Insomma, diverse ragioni di natura tecnica, non affrontate mediante un adeguamento tecnico del progetto, stanno presentando il conto e richiederebbero una revisione delle ipotesi progettuali originarie. Però, è bene sottolinearlo, l’investimento sul Ponte non si blocca nemmeno per effetto della decisione della Corte dei conti. Tecnicamente, anche con il parere negativo della Corte dei conti il governo può comunque decidere di andare avanti con il progetto.

Infatti, nel caso in cui il controllo riguardi un atto governativo, secondo la legge, l’amministrazione interessata in caso di rifiuto di registrazione può chiedere un’apposita deliberazione da parte del Consiglio dei ministri. Il Consiglio, a propria volta, può ritenere che l’atto risponda ad interessi pubblici superiori e debba avere comunque corso.

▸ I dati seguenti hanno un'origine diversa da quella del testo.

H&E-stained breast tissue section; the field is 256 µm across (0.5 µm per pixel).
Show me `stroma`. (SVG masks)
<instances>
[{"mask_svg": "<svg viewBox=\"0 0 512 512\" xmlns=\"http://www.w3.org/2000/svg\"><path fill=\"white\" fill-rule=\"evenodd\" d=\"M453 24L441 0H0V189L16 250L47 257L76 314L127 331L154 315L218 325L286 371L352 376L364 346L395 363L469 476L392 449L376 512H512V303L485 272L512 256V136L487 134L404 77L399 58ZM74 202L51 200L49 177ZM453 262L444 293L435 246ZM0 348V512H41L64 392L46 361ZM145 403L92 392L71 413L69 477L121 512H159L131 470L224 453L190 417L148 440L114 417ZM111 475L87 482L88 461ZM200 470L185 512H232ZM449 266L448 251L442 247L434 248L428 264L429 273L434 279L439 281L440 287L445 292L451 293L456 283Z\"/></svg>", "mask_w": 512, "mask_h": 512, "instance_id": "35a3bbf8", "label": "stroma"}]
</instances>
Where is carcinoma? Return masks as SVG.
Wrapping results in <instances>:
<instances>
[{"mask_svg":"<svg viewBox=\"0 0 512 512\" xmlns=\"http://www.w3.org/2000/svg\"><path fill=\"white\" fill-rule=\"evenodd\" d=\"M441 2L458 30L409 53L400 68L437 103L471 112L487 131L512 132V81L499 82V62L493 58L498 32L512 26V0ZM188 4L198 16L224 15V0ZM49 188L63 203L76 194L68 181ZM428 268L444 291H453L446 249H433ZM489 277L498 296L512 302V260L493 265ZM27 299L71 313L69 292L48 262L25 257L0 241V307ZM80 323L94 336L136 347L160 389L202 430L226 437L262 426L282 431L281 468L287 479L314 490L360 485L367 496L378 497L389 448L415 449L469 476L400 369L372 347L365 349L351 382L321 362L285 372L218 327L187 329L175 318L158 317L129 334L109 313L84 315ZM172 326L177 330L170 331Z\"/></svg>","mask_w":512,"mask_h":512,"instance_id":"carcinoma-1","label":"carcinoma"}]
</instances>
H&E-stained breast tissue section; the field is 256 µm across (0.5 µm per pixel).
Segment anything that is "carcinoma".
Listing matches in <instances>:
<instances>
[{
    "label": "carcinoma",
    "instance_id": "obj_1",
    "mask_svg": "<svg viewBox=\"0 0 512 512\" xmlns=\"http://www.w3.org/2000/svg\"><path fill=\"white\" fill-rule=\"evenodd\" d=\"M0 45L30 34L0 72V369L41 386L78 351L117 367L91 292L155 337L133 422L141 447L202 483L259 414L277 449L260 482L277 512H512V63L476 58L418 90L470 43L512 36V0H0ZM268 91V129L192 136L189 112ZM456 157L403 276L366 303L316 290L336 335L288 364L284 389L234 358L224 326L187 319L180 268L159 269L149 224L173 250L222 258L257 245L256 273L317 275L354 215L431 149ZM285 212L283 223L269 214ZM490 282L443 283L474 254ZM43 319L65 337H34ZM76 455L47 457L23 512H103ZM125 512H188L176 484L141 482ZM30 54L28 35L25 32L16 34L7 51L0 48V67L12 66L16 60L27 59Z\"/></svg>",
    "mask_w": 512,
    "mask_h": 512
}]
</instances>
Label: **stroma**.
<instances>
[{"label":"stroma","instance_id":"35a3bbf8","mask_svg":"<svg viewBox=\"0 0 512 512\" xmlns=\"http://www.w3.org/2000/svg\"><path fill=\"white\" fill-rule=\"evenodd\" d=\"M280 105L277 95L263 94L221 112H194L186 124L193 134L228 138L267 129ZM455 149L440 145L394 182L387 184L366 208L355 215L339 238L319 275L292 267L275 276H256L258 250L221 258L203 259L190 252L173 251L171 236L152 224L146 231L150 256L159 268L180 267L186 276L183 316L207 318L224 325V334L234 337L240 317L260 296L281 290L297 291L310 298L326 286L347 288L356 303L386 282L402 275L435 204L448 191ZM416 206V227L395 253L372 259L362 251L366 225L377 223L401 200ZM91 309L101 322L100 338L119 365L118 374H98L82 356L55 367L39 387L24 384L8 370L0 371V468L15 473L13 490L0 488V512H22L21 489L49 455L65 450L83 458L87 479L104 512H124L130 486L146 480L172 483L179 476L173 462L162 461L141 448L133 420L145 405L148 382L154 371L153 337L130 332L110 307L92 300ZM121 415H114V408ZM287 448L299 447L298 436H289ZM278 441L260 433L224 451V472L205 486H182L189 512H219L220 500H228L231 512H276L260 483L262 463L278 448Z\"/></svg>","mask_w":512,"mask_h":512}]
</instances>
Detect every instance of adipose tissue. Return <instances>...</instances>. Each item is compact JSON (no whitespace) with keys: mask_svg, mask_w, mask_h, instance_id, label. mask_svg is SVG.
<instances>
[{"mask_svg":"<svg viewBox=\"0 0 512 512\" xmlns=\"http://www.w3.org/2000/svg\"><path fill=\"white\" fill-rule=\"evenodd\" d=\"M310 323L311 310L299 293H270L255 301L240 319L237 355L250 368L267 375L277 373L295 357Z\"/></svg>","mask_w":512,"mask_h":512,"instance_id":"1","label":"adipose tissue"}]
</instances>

Sulla questione dell’interesse pubblico sarebbe il caso di stabilire un principio di trasparenza che viene sistematicamente negato, in particolare sui contenuti del contratto tra lo Stato ed Eurolink, il soggetto realizzatore guidato da WeBuild. Il contratto è stato stipulato immediatamente a valle della decisione del Cipess, senza nemmeno aspettare il parere della Corte dei conti, seguendo la logica primaria che è stata seguita in questa vicenda: quello dei fatti compiuti per generare una situazione di non ritorno.

Il contratto per la realizzazione del Ponte sullo Stretto di Messina, firmato tra la società Stretto di Messina e il consorzio Eurolink (guidato da Webuild), prevede delle clausole penali significative in caso di inadempimento o recesso, che variano a seconda di chi sia responsabile dell’interruzione.

In caso di recesso o blocco dei lavori per responsabilità della Società Stretto di Messina (o dello Stato), le penali a favore del consorzio Eurolink (Webuild) sono stimate attorno al 5% del valore totale dei lavori non eseguiti, potendo arrivare a un massimo dei quattro quinti del valore del contratto. Questa cifra è stata oggetto di stime variabili, con alcune fonti che indicano un valore potenziale fino a 1,5 miliardi di euro.

In caso di inadempimento o ritardo da parte del consorzio Eurolink (Webuild): il contratto prevede penali anche a carico del contraente privato. Alcune fonti riportano che il consorzio rischierebbe una penale di 1 milione di euro per ogni giorno di ritardo nell’avvio o nell’esecuzione dei lavori, oltre ad altre possibili sanzioni. La questione delle penali è complessa e ha generato diverse discussioni legali e politiche, con contenziosi ancora aperti in merito alla validità di alcune clausole e alla gestione del progetto originale.

L’intera vicenda del Ponte, anche al di là di quello che leggeremo entro un mese nella sentenza della Corte dei conti, rischia di generare, come è già accaduto nel passato, robusti contenziosi tra lo Stato e i costruttori, senza mettere a terra neanche una pietra. O forse solo quella per inaugurare l’avvio dei lavori.Tutta questa vicenda evidenzia un punto dirimente. Nascondere la polvere sotto il tappeto è solo controproducente.